The project idea stemmed from formerly prominent publications with regard to BMR properties in nanowire contacts. The BMR consortium comprises European leading experimentalists from the Superior Council for Scientific Research (CSIC) who engage in the portfolio of BMR in wire nanocontacts, eminent BMR theoretical physicists from Kazan State University (KSU), the Council for the Central Laboratory of the Research Councils (CCLRC) which provided its laboratories in which state-of-the-art nanofabrication techniques are deployed.

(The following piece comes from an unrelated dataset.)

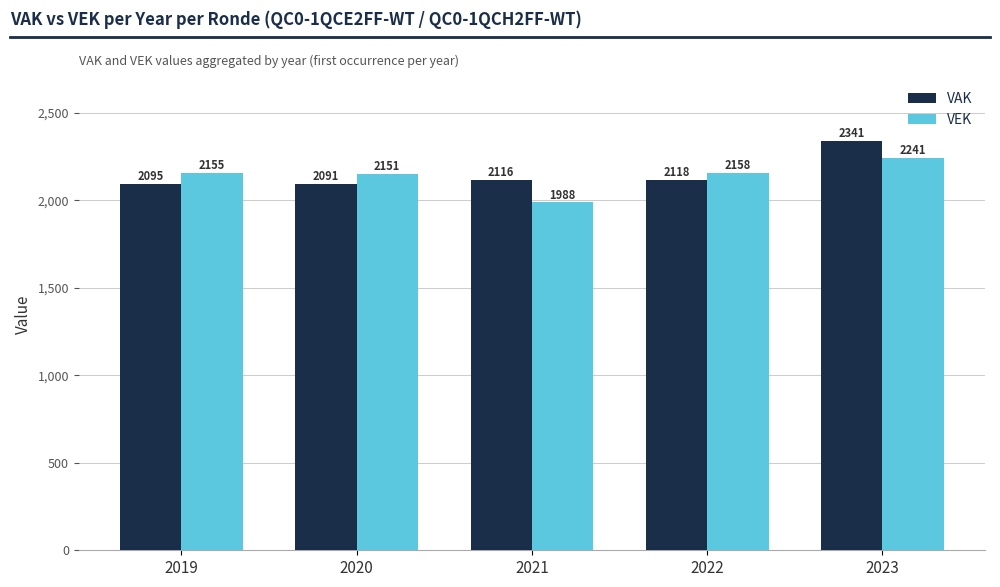

Reading left to right, extract all data points from this chart.

VAK: 2095	2091	2116	2118	2341
VEK: 2155	2151	1988	2158	2241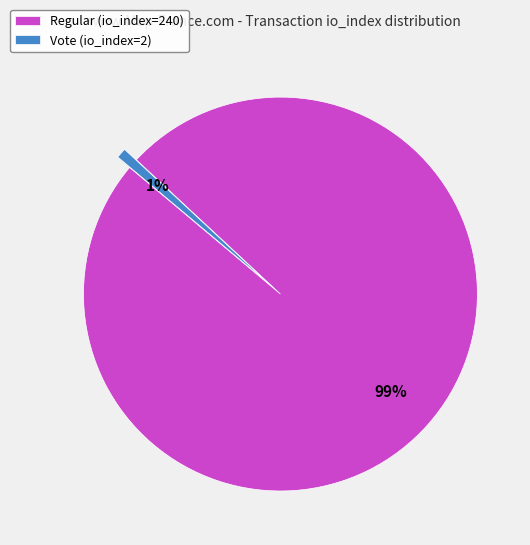

Is the sum of Vote (io_index=2) and Regular (io_index=240) greater than half?

Yes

Furthermore, the consortium consists of scientists from the University of Plymouth who engage in the study of the magneto-transport properties of thin films and devices as well as distinguished researchers from the Institute of Applied Physics (IAP) of the University of Hamburg who devoted in the study of spin-injection and spin-transport properties.

The major achievements of the project are outlined below:
- Fabrication of CIP and CPP nanoconstrictions by dint of the deployment of electron beam nanofabrication and nanoimprinting techniques;
- Magneto-transport and nanoscale characterisation of constriction devices;
- FIB nanofabrication and in-situ magneto-transport measurement in thin film nanoconstrictions;
- Study of BMR behaviour in various nanocontacts.

Notwithstanding the experimental data which stemmed from the laboratories, there has not been any incontrovertible experimental evidence of the existence of BMR. The results indicate that magnetoresistance reaches a peak at constriction sizes of 20 nm while it starts to decrease as the constriction size obtains smaller values. The latter result, if juxtaposed with the BMR theory, leads to a contradiction since BMR theory predicts that the ballistic magnetoresistance may be obtained in the ballistic transport regime where the constriction size is smaller than the mean-free path of the conduction electrons.